Tuesday, January 27, 2015

A Short History of Hillsborough County: Part 2 of a Series

1710 Map of Florida, TBHC Collection
Few, if any, of Florida's indigenous people survived beyond the 1700s.  Once numbering in the hundreds of thousands, the native population was decimated by European-introduced diseases, slave raids and warfare with both explorers and the Creek and Yamassee Indians from present-day Georgia and Alabama.  Handfuls of survivors were probably taken to Cuba by the Spanish when Florida came under English control in 1763.  Archaeological evidence discovered at the southern end of the Courtney Campbell Causeway dates from this time and suggests Cuban fishermen and their Tocobaga workers left for Cuba when the Spanish government withdrew from Florida.

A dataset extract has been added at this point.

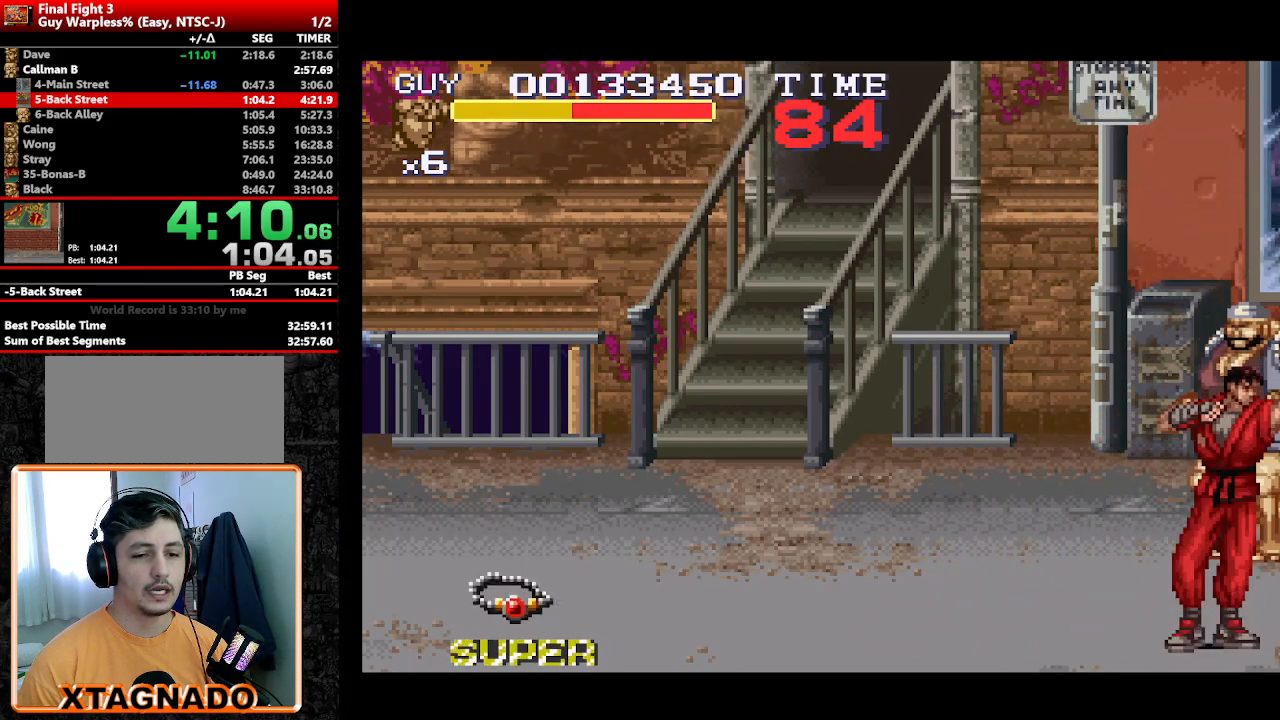
{"buttons": [], "events": [[67, "DPAD_UP", "down"], [383, "Y", "down"], [483, "DPAD_UP", "up"], [483, "Y", "up"]]}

In the mid-1700s, Native Americans from the areas north of Florida began entering the Tampa Bay area.  These new residents had customs and traditions similar to their extinct southern neighbors, but there were also differences.  The newcomers, later dubbed Seminoles, were a composite of a number of groups, including Creek, Yamassee and Apalachee, plus Africans, both freedmen and runaway slaves from colonial (later American) plantations.

Lord Hillsborough
Despite Florida being the first site of European colonization, Americans paid it little attention.  When control of the territory transferred from Spain to England in 1763, Florida was divided into East and West Florida, becoming the 14th and 15th British Colonies.  It was during this era that Hillsborough Bay and the Hillsborough River were named in honor of Lord Hillsborough, Secretary of State of the British Colonies under King George III.  These southernmost colonies remained loyal to the crown during the American Revolution and at the end of the conflict (1783) Spain resumed ownership.

The Second Spanish Period (1783 - 1921) was marked by the growing conflict between the Seminoles and U. S. citizens living on either side of Florida's northern border.  Spain was powerless to stop the agressors on either side.